_TEXTO FORNECIDO_
----

Depois de se fazer as necessidades, não há água para se lavar as mãos, nem para se fazer correr os excrementos. As troneiras que existiam outrora ficaram na memória dos utentes. Agora é cada um por si. Depois das necessidades, tenta-se fingir que está tudo bem.
Ao abandonarmos a zona dos lavabos, apercebemo-nos que, em alguns departamentos, no lugar de mopes e vassouras, alguns faxineiros recorrem a tecidos (capulanas e outros trapos) para limpar o chão, por falta de material de limpeza. Fazem-no com os pés e às pressas.

Há Mais de Dois anos que os Utentes Não Vão à Casa de Banho
Por sua vez, o Centro de Saúde de Mavalane – anexado ao Hospital Geral de Mavalane – apresenta problemas piores e assustadores. Há mais de dois anos que os utentes não têm acesso a uma casa de banho.
Quando eles se vêem apertados, recorrem a um pequeno parque de viaturas. Escondem-se por detrás das viaturas e fazem as suas necessidades. Não é por acaso que o mesmo parque tresanda a fezes e urina, sendo que o chão de areia e capim é palco de seringas, máscaras e algodões usados.
“Isto não está a dar. Somos tratados que nem cães. Há dois anos que esta unidade sanitária não tem casas de banho, as pessoas fazem as necessidades escondidas atrás dos carros”, afirma Hambene Cumbane, supervisor comunitário de saúde, em representação de uma Organização Comunitária de Base, denominada Kuyakana (Construímo-nos Mutuamente, em tradução livre).

----

Entradas do conjunto de dados
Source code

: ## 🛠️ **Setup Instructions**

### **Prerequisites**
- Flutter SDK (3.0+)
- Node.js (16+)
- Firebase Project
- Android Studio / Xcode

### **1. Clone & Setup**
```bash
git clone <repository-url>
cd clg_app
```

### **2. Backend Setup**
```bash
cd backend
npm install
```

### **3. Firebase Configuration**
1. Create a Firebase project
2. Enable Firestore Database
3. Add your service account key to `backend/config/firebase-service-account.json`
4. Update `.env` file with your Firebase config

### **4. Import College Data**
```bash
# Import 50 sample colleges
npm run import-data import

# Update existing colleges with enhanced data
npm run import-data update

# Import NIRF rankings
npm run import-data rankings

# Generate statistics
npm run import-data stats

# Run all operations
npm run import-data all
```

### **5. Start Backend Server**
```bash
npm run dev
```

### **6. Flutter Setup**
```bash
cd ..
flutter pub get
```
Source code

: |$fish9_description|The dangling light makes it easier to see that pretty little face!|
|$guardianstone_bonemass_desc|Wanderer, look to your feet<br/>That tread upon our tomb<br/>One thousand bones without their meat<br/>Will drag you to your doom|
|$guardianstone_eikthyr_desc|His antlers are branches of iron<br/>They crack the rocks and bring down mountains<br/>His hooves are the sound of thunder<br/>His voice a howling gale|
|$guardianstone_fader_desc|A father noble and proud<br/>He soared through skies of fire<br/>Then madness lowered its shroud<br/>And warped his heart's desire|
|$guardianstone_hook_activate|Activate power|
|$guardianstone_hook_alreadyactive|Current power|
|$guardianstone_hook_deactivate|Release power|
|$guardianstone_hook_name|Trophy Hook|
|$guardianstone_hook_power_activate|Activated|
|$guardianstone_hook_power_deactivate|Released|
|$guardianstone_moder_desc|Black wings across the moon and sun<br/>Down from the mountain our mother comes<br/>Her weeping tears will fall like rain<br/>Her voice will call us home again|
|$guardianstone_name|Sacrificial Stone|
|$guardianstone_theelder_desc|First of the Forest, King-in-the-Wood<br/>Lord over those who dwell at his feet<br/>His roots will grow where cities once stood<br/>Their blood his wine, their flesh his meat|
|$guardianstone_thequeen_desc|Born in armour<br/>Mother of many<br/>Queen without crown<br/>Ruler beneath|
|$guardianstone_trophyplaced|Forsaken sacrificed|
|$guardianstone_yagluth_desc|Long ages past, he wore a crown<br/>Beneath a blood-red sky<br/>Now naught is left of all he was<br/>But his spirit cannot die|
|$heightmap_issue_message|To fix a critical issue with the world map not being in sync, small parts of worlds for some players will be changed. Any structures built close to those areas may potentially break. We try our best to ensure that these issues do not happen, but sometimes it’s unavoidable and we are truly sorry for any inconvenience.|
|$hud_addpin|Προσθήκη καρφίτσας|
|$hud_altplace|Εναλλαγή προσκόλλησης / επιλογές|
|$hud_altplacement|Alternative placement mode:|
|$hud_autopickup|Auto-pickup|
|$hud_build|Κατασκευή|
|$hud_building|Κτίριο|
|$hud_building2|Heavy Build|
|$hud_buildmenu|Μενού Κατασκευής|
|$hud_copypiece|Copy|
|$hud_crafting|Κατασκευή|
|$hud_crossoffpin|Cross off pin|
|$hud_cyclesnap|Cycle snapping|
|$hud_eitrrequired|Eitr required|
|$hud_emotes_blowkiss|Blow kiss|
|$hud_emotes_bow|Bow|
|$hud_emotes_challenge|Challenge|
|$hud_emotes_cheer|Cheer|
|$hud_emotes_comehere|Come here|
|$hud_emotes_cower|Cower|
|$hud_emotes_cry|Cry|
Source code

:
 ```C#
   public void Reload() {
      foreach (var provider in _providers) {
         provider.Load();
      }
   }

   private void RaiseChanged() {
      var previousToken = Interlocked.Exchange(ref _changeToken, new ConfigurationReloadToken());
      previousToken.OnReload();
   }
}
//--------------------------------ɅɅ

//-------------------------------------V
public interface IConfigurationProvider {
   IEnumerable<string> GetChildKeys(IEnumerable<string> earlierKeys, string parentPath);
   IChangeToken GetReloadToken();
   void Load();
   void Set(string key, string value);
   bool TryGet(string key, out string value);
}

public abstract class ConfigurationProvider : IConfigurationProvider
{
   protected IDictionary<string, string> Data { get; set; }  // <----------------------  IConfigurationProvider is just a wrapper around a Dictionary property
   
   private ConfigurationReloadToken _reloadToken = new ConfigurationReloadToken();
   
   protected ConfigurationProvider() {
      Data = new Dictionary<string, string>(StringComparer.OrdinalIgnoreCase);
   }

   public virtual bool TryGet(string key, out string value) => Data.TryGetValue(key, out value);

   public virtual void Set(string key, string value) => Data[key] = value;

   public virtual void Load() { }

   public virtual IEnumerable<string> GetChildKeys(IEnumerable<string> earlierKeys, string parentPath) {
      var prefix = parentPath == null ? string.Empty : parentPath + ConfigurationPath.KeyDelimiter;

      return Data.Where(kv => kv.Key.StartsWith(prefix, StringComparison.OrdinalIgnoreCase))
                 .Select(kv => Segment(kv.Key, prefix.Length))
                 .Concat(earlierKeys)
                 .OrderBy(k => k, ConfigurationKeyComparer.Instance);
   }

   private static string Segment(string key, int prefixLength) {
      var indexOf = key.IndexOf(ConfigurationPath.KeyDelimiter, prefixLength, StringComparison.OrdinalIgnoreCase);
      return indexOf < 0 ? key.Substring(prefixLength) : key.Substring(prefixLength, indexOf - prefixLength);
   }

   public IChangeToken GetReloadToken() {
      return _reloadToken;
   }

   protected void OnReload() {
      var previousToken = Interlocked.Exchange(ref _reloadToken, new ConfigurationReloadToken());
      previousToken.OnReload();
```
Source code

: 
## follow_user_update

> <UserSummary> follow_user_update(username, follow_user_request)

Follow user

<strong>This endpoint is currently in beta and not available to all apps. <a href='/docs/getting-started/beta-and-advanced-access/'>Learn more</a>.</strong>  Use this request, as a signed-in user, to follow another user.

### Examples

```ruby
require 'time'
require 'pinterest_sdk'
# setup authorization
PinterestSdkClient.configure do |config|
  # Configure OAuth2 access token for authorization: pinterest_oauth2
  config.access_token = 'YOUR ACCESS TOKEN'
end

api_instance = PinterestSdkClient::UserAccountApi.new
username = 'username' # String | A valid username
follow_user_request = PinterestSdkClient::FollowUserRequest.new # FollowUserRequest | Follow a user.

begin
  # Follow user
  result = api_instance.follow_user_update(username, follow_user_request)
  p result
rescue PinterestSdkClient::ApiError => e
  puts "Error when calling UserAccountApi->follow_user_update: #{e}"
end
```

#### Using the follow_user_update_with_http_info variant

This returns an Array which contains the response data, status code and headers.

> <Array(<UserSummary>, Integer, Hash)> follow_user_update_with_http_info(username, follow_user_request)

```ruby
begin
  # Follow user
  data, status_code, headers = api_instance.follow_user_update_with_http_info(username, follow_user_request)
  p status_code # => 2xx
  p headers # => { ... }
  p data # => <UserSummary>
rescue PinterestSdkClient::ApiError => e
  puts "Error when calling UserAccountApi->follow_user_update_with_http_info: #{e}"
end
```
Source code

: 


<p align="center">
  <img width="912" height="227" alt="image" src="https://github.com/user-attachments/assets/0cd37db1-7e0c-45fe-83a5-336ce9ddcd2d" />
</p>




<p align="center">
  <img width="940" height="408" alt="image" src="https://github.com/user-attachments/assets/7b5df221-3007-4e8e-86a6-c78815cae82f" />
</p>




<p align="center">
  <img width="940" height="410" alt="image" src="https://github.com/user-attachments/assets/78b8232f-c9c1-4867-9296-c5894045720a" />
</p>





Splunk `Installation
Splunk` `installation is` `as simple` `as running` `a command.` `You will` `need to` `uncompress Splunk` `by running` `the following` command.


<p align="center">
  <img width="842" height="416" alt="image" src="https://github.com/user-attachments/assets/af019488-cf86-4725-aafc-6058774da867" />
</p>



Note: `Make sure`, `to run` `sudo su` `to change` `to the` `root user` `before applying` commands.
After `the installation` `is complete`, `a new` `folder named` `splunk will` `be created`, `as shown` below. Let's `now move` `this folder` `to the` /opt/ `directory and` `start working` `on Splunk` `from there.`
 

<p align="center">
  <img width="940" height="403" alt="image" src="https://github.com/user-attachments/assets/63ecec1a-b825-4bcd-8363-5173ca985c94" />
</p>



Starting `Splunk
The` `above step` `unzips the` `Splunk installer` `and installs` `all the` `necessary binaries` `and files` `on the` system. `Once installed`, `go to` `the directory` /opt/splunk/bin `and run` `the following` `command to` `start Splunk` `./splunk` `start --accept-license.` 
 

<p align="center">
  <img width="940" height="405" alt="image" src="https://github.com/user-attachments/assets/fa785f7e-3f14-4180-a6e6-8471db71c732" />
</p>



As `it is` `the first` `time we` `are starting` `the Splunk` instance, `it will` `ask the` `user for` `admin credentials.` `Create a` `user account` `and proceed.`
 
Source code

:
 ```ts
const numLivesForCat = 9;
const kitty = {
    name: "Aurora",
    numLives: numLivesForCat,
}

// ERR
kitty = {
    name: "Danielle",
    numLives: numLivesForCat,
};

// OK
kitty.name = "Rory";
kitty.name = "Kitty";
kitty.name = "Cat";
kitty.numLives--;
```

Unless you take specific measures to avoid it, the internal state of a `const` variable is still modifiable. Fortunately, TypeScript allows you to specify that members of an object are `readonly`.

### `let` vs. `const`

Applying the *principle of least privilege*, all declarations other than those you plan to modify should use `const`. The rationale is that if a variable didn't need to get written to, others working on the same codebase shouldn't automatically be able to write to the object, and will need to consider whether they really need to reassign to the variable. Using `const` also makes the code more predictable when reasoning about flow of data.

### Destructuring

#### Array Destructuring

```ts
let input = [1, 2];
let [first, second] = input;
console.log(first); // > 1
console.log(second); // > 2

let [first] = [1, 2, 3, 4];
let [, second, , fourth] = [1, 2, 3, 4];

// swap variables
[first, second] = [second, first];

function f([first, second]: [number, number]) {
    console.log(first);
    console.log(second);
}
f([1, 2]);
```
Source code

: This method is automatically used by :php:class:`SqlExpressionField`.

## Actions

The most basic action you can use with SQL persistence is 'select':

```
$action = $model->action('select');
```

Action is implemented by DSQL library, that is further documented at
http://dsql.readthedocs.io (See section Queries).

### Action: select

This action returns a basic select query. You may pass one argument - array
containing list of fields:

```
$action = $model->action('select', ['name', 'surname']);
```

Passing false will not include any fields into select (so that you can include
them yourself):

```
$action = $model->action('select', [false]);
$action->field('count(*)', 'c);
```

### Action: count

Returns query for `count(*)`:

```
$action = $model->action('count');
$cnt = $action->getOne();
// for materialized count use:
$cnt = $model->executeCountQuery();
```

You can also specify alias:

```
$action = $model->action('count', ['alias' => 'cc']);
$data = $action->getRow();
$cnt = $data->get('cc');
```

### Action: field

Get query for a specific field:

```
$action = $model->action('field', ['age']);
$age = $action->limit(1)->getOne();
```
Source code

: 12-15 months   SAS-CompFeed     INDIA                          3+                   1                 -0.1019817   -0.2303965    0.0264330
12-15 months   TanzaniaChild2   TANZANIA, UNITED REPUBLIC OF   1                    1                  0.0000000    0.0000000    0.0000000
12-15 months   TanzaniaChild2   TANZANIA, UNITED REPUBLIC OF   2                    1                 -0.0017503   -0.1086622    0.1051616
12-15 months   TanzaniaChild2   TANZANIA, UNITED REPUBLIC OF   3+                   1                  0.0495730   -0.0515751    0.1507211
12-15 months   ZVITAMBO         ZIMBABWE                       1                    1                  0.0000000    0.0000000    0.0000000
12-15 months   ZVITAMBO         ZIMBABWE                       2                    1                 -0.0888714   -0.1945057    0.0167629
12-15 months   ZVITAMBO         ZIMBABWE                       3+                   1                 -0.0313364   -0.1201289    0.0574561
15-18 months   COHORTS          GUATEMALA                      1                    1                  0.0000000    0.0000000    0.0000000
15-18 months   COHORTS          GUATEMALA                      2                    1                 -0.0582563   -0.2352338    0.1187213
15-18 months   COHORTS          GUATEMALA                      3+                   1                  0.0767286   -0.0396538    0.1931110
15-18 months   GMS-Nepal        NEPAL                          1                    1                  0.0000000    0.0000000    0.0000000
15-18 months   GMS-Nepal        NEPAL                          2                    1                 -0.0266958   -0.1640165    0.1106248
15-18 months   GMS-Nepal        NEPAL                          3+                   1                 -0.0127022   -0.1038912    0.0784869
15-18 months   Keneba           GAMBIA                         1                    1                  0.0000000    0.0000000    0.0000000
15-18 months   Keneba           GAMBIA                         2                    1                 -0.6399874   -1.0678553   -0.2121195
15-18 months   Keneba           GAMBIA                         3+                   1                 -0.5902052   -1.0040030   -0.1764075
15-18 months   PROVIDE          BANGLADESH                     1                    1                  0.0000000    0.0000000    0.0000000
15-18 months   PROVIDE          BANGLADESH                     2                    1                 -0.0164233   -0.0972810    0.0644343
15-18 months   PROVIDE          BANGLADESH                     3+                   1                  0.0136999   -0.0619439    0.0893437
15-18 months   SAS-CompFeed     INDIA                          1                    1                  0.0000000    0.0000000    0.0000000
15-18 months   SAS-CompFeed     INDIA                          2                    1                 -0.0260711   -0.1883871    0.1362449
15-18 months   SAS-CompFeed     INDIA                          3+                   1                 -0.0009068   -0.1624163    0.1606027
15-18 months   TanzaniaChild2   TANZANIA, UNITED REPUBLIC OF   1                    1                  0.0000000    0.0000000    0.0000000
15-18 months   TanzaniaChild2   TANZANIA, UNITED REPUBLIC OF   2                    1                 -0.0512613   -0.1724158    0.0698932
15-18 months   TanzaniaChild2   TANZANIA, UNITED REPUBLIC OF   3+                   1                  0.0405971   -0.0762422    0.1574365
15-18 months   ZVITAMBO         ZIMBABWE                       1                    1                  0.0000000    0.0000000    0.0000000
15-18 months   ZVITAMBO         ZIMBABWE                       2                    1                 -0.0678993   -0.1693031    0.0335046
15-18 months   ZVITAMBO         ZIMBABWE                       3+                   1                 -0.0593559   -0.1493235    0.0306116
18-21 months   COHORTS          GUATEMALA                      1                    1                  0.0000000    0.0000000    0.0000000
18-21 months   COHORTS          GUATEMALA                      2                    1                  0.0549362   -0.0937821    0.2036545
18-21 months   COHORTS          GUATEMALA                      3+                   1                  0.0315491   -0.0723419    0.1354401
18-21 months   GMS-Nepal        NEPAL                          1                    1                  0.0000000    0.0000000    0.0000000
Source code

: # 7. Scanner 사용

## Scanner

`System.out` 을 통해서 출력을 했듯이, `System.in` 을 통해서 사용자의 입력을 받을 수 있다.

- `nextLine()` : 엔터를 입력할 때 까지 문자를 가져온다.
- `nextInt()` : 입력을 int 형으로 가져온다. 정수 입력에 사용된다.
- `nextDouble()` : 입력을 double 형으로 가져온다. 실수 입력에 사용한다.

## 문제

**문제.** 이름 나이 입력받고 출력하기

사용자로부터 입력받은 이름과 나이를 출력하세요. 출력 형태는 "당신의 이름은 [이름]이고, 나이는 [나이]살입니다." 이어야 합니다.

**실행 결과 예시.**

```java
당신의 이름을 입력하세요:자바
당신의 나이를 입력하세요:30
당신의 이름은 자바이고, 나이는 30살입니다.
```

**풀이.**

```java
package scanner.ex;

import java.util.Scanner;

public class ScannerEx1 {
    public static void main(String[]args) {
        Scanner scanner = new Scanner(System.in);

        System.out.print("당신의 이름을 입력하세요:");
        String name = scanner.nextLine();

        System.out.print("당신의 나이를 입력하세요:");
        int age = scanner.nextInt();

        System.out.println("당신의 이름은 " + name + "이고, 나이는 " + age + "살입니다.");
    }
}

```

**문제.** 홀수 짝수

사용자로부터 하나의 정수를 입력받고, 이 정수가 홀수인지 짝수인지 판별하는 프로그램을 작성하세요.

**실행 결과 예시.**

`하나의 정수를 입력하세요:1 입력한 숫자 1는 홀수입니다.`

----

_TAREFA_
Continue o texto acima sobre a falta de casas de banho no Centro de Saúde de Mavalane, começando logo depois da última frase apresentada.

_RESULTADO DO EXERCÍCIO_
Segundo Cumbana, não faz sentido que uma das maiores unidades sanitárias da cidade não tenha casas de banho e torneiras.
“Aqui temos muitos sectores: temos serviços de pediatria, saúde sexual e reprodutiva, HIV, triagem e mais… assistimos a senhoras, jovens e idosos recorrendo ao capim para urinar ou defecar. A falta de casas de banho está associada à falta de água, que já perdura há anos ”, afirma o activista.
De acordo com Cumbane, a casa de banho ajudaria imenso por mais que fosse precária.
“Uma casa de banho de nada minimizaria a situação. É direito do utente gozar de boas condições sanitárias. Não há utente capaz de sair de casa com uma latrina, não existem latrinas portáteis”, defende Hambene, que diariamente se faz a esta unidade sanitária para monitorar os serviços prestados ao utente.
“Há dois ou três anos que as casas de banho estão entupidas. Não tem havido solução, embora a direcção alegue enviar cartas a instâncias superiores para se resolver a problema”, sublinha o supervisor.
Uma senhora grávida, que prefere falar de forma anónima, diz à nossa reportagem que mulheres – no mesmo estado que o seu – disputam uma única latrina imunda e em degradação.
“Olha para mim, com esta barriga toda, tenho que me ajeitar para fazer as coisas numa latrina cansada. É verdade. É horrível o que está a acontecer, disputamos uma latrina para fazer as necessidades”, afirma a senhora, ligeiramente ofegante e com a mão direita sobre a barriga enorme. A seu lado, encontra-se uma adolescente que carrega um bebé nas costas; ela não quer falar, nem mesmo na coindicação de anonimato.

“Quem é a última pessoa?”
Os murmúrios constituem a única forma de contestar. As pessoas queimam com sol e não reclamam porque a mangueira tenta protegê-las. A fila é um comboio enorme, todo o mundo apinhado à espera de uma senha para chegar à consulta.
“Quem é a última pessoa?”, questionam-se uns aos outros e, desesperadamente, põem-se a aceitar a morosidade que caracteriza o processo de atendimento.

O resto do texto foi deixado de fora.